Importantly, Jackson cited research showing that
regardless of their political affiliation, the alternate realities of Americans were being shaped by the news organizations they got their information from.
The studies, which asked voters of
all parties whether they agreed or disagreed with two facts — the official U.S. COVID-19 death toll and whether they approve of the President’s handling of it — found alternate views
of those realities even within the same party, depending on whether they relied on Fox as their source for news.

“We see a huge difference between Fox News Republicans and non-Fox News
Republicans,” Jackson said while presenting the data shown in the chart above. He also noted the same thing was true among Independent voters, depending on whether they got their news from Fox
or not.
“There’s a strong divergence about what we understand to be ground truths and ground facts,” Jackson bemoaned.
Worst of all, it has proven to be a successful
business strategy, driving Fox News’ ratings and revenues. According to a Pew Research Center analysis, Fox News’ ad revenues actually surged 41% during the pandemic.
In
fact, according to Fox Corp. CFO Steve Tomsic, Fox News generated a record $400 million in political advertising revenues between January and November 2020, proving that alternate
realities are not just divisive, but are incredibly profitable too.
Despite the lopsided economic models of fact-based reporting during 2020, DCN’s Kint says the mainstream
media had no choice but to take a hit on their margins because they were directly or indirectly reinvesting in the credibility of their journalism brands.
“They all have ROI
and economic deliverables to their shareholders and their owners, but being news organizations they also have a high bar in terms of delivering on the consumer’s trust that they know their
brands are beholden to,” he explains, adding that there were also some surprising unintended consequences that they had to grapple with, including a programmatic “brand safety”
technology that was inadvertently handicapping mainstream news organizations for the wrong reasons.
During the year, DCN learned that many advertisers, DSPs and brand
safety ad technology solutions were using certain keywords like “Covid” or “Black Lives Matters” to block ads on pages of content they were buying. The phenomenon was
automated, and designed to prevent a marketer’s ads from showing up alongside controversial content, but when the DCN sent letters to advertisers explaining what was going on, they
backed off using the keywords for blocking ads on news pages.

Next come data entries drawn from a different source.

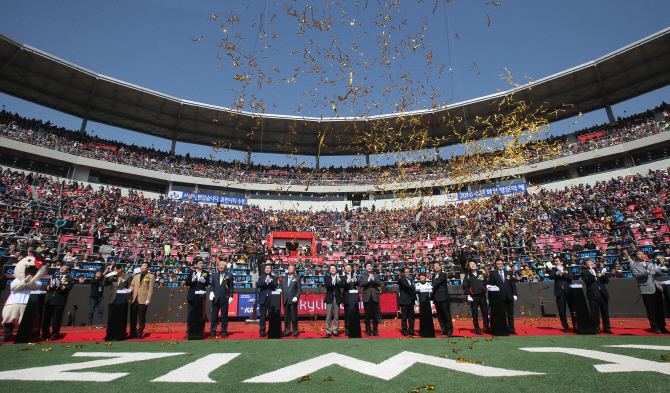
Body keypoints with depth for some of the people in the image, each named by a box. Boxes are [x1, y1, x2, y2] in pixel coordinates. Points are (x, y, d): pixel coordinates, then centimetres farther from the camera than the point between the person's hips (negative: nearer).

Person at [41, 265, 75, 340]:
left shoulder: (70, 279, 7)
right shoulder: (55, 277, 22)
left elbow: (67, 289, -8)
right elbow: (47, 288, 16)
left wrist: (60, 286, -24)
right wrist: (50, 286, -6)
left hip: (59, 302, -5)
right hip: (49, 301, 5)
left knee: (56, 319, 0)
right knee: (46, 318, 8)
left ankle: (54, 335, 10)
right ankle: (45, 335, 20)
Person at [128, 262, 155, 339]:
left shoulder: (151, 277, 3)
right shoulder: (136, 276, 21)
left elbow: (151, 290, -4)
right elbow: (132, 286, 19)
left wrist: (148, 300, -11)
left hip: (143, 300, -5)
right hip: (134, 300, 5)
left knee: (142, 318, 2)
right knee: (133, 318, 8)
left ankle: (140, 334, 12)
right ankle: (132, 333, 19)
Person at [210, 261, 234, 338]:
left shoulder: (229, 275, 4)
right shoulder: (215, 275, 13)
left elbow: (231, 287, 3)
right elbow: (212, 285, 15)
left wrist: (230, 296, -4)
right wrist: (211, 292, -2)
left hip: (224, 299, -2)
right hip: (215, 298, 2)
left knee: (224, 316, 3)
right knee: (214, 316, 5)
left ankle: (223, 332, 14)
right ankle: (213, 332, 17)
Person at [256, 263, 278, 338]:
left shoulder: (274, 277, 8)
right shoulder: (261, 277, 11)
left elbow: (276, 285, -8)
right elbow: (258, 285, -5)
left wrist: (270, 281, -24)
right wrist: (264, 282, -21)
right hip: (263, 299, 1)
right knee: (262, 316, 5)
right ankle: (262, 332, 14)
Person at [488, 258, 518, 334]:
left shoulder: (508, 274, 15)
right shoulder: (493, 274, 4)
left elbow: (513, 284, 13)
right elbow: (490, 284, 4)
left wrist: (514, 294, 6)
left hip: (509, 297, 3)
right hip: (500, 297, -3)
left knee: (510, 314, 8)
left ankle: (511, 329, 18)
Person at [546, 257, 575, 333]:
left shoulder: (568, 270, 12)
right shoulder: (554, 270, 11)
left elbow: (570, 277, -7)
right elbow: (551, 277, -8)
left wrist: (562, 272, -12)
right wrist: (557, 272, -21)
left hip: (568, 291, 0)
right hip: (559, 292, 0)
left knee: (573, 309, 3)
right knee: (561, 311, 2)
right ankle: (565, 327, 12)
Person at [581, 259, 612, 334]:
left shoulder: (599, 271, 19)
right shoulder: (584, 272, 6)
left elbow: (607, 281, 11)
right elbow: (586, 280, -11)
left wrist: (604, 274, -6)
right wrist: (592, 275, -24)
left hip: (603, 294, 4)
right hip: (593, 295, -4)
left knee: (605, 312, 8)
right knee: (595, 312, -2)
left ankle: (606, 328, 18)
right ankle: (596, 327, 9)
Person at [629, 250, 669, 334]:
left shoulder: (650, 264, 20)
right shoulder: (634, 265, 2)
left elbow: (659, 275, 18)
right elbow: (636, 275, -12)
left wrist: (658, 271, -5)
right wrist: (647, 271, -25)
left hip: (657, 288, 5)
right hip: (647, 289, -5)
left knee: (660, 309, 7)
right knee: (651, 310, 0)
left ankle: (662, 326, 16)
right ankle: (655, 327, 9)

“The irony was that these newsrooms were shifting their resources toward covering the pandemic in which the
advertising was being blocked because of a keyword blocking technology,” Kint recalls, adding, “That was flying in the face of the ROI and the economics. But they
had to do it, because the public comes to their brand to be informed about what’s going on in society. That, in the long term, will prove to be the right decision. But in the short-term,
it’s a tough decision. I don’t know who else in the media supply chain has to make that sort of decision.”